More U.S. consumers have fallen behind on loan payments than ever before, and the problem may worsen as millions more find themselves out of a job, a study released today (April 2) shows.

According to the American Bankers Association (ABA), which represents most large U.S. banks and credit card companies, the percentage of consumer loans at least 30 days late rose to a seasonally adjusted 3.22% in the October-to-December period from 2.29% in the prior quarter, according to Reuters.

The ABA said the fourth-quarter rate was the highest since it began tracking the data in 1974, with delinquencies rising in nearly every category. It said these credit trends are unlikely to improve before 2010.

“Job losses have really hurt the economy and will continue to inflict pain for several months,” James Chessen, the ABA’s chief economist, said in an interview. “The greater the losses are, the more severe an impact it has on all credit markets.”

The ABA study covers direct auto, indirect auto, closed-end home equity, home improvement, marine, mobile home, personal and recreational vehicle loans. It excludes bank credit card and education loans.

“We’ve seen delinquency rates across the board in consumer loans go up, and continue to go up,” Bank of America Corp. CEO Kenneth Lewis said today on CNBC television.
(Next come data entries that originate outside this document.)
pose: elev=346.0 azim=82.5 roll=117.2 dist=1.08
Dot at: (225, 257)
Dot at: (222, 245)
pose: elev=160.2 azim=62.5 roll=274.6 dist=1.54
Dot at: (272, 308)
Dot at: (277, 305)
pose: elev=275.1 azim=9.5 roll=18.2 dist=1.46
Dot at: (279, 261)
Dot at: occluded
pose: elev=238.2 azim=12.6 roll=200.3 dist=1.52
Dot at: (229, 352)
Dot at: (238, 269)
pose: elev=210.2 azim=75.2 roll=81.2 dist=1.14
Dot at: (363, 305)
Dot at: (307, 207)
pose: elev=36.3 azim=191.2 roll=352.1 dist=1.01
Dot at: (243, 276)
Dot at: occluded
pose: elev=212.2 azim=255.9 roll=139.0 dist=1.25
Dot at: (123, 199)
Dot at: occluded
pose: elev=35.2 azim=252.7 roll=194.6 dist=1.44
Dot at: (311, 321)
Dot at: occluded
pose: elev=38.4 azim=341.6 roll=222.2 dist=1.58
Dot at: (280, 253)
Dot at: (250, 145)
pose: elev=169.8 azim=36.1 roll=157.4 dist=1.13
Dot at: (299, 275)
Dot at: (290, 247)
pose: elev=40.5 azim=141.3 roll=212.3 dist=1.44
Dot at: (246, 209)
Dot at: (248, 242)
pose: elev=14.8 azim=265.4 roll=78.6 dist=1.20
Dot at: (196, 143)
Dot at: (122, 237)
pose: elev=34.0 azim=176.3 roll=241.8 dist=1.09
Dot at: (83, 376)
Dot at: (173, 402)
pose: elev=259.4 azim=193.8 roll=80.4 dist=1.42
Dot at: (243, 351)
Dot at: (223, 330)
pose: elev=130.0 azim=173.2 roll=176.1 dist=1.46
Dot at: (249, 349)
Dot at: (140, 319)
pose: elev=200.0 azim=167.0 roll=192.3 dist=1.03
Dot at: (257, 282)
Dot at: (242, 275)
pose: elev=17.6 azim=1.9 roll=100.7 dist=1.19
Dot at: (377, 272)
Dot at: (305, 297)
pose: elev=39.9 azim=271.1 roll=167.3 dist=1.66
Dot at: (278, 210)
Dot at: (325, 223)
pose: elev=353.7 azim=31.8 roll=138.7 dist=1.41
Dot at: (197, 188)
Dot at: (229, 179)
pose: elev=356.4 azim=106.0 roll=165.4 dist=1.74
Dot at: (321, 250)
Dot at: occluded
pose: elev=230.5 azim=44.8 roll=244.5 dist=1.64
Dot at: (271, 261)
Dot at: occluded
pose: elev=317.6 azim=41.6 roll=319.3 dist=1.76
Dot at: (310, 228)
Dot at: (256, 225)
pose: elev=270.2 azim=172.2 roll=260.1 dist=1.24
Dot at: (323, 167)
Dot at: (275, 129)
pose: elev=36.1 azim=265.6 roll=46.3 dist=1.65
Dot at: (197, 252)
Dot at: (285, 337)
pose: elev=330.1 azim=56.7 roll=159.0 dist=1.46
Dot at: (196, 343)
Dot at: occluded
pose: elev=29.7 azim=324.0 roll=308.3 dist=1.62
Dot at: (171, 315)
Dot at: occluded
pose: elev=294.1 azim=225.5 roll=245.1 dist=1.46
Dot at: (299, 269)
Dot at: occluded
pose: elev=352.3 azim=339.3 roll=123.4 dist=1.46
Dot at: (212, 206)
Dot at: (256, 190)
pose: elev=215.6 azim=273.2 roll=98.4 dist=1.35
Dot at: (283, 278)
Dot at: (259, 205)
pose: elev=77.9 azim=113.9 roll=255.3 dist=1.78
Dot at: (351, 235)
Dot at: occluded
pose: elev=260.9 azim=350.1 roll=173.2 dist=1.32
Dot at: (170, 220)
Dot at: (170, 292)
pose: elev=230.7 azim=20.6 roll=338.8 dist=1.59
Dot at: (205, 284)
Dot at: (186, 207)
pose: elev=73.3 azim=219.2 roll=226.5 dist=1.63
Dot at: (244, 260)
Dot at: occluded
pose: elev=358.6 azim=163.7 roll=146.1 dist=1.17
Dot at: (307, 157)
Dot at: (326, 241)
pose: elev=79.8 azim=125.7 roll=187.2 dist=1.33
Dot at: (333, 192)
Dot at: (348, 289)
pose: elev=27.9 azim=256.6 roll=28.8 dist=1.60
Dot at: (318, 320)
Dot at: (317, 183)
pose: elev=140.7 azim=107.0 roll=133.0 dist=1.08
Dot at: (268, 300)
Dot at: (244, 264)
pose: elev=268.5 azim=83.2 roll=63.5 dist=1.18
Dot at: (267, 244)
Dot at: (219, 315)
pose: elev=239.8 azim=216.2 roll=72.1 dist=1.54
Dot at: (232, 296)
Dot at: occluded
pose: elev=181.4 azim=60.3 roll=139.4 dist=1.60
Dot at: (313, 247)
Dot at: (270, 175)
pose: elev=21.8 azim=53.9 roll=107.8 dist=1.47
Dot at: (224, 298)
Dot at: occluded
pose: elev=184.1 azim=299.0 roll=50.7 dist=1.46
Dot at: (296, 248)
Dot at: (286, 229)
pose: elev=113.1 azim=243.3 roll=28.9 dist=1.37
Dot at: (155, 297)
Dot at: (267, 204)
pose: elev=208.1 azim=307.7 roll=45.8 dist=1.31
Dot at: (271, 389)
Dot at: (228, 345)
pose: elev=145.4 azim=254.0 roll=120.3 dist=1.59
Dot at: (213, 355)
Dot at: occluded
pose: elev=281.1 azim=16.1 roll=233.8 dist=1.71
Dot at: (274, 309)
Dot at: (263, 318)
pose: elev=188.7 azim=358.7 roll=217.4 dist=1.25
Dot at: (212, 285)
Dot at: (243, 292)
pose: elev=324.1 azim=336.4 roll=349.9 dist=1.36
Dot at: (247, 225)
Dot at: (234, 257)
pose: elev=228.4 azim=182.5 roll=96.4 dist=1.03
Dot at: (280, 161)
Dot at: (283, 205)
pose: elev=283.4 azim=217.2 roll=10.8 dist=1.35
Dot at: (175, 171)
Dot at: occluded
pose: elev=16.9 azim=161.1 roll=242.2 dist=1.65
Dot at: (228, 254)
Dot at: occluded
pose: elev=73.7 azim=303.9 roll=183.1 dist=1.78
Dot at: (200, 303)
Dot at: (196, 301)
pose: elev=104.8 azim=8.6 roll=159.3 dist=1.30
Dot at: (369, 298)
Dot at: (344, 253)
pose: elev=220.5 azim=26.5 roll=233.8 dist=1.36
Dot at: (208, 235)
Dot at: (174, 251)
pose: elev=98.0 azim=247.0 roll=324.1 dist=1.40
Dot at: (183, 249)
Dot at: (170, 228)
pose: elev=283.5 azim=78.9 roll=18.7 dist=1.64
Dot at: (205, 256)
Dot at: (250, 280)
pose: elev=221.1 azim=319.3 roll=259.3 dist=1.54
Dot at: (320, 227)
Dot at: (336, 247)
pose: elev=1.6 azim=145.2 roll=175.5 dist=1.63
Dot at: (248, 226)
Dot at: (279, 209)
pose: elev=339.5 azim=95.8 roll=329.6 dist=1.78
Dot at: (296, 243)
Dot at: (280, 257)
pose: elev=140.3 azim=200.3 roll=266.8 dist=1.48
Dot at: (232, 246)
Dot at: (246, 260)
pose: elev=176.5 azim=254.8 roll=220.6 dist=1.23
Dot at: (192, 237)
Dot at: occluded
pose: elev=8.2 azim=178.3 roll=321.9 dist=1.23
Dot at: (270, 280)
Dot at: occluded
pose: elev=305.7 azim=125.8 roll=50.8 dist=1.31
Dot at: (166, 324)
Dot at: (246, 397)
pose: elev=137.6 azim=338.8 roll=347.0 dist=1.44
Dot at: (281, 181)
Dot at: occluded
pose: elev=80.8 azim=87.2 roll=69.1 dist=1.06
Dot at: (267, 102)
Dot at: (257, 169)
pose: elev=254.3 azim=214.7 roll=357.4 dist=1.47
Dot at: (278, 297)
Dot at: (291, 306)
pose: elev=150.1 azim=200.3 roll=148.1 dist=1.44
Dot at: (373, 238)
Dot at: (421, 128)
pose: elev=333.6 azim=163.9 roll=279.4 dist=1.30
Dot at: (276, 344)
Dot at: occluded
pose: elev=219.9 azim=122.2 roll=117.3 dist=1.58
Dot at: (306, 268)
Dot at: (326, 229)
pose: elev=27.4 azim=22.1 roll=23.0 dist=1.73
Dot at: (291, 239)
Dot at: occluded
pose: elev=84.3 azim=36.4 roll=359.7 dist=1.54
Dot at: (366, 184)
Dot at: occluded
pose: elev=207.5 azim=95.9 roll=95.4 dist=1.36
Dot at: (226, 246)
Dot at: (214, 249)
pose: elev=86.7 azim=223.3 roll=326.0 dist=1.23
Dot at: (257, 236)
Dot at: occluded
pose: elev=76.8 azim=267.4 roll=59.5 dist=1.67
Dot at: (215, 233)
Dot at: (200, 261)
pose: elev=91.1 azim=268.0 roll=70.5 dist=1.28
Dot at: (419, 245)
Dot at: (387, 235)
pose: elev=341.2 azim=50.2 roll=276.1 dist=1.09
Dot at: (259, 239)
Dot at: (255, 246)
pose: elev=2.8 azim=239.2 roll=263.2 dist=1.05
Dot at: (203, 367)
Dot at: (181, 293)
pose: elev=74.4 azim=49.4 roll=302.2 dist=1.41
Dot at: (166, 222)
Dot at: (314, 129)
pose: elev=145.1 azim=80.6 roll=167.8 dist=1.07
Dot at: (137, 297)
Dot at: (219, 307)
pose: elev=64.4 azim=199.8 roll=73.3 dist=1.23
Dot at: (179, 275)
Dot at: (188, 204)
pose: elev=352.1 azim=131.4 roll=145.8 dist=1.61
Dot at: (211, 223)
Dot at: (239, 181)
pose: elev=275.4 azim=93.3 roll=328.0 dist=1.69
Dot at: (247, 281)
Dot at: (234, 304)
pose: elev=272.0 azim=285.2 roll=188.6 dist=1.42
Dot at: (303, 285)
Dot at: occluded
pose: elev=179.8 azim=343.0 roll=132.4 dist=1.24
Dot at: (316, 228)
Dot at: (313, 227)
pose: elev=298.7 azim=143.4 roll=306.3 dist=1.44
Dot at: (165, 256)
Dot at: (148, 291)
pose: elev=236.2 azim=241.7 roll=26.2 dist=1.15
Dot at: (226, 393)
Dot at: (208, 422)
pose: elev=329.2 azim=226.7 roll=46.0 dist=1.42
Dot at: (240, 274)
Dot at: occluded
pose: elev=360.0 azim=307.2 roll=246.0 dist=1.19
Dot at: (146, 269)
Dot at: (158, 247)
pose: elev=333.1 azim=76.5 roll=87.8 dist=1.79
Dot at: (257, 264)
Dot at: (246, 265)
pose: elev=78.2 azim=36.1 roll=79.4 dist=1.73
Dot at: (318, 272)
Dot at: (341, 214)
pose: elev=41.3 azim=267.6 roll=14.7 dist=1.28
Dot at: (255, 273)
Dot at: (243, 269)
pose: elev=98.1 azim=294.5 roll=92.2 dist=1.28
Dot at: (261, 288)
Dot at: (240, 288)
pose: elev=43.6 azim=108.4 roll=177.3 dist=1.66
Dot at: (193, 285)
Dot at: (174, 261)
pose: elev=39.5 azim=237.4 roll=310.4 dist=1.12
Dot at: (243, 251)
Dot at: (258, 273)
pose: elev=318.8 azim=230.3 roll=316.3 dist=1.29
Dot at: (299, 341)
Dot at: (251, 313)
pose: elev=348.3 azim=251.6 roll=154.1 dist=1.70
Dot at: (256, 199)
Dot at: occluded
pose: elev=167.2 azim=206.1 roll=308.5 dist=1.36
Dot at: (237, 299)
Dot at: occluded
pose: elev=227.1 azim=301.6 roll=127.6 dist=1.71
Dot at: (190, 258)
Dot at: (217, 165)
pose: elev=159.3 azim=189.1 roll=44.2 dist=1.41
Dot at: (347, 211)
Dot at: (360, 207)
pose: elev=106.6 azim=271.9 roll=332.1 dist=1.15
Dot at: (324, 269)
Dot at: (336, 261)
But he said “early” delinquencies, or payments missed shortly after loans are taken out, have begun to abate in a “smattering” of products at the largest U.S. bank.

According to the ABA, the late-payment rate on auto loans made through dealers rose to a record 3.53% in the fourth quarter from the third quarter’s 3.25%, while late payments on home equity lines of credit rose to a record 1.46% from 1.15%.

RV loan delinquency rates rose from 1.27% to 1.38% but remained the lowest among all the categories measured.

A report issued Wednesday by ADP Employer Services said U.S. private employers shed a record 742,000 jobs in March, pushing year-to-date losses above 2 million.

Economists polled by Reuters expect the Labor Department to say on Friday that the U.S. jobless rate rose to 8.5% in March, a level not seen since 1983, from February’s 8.1%.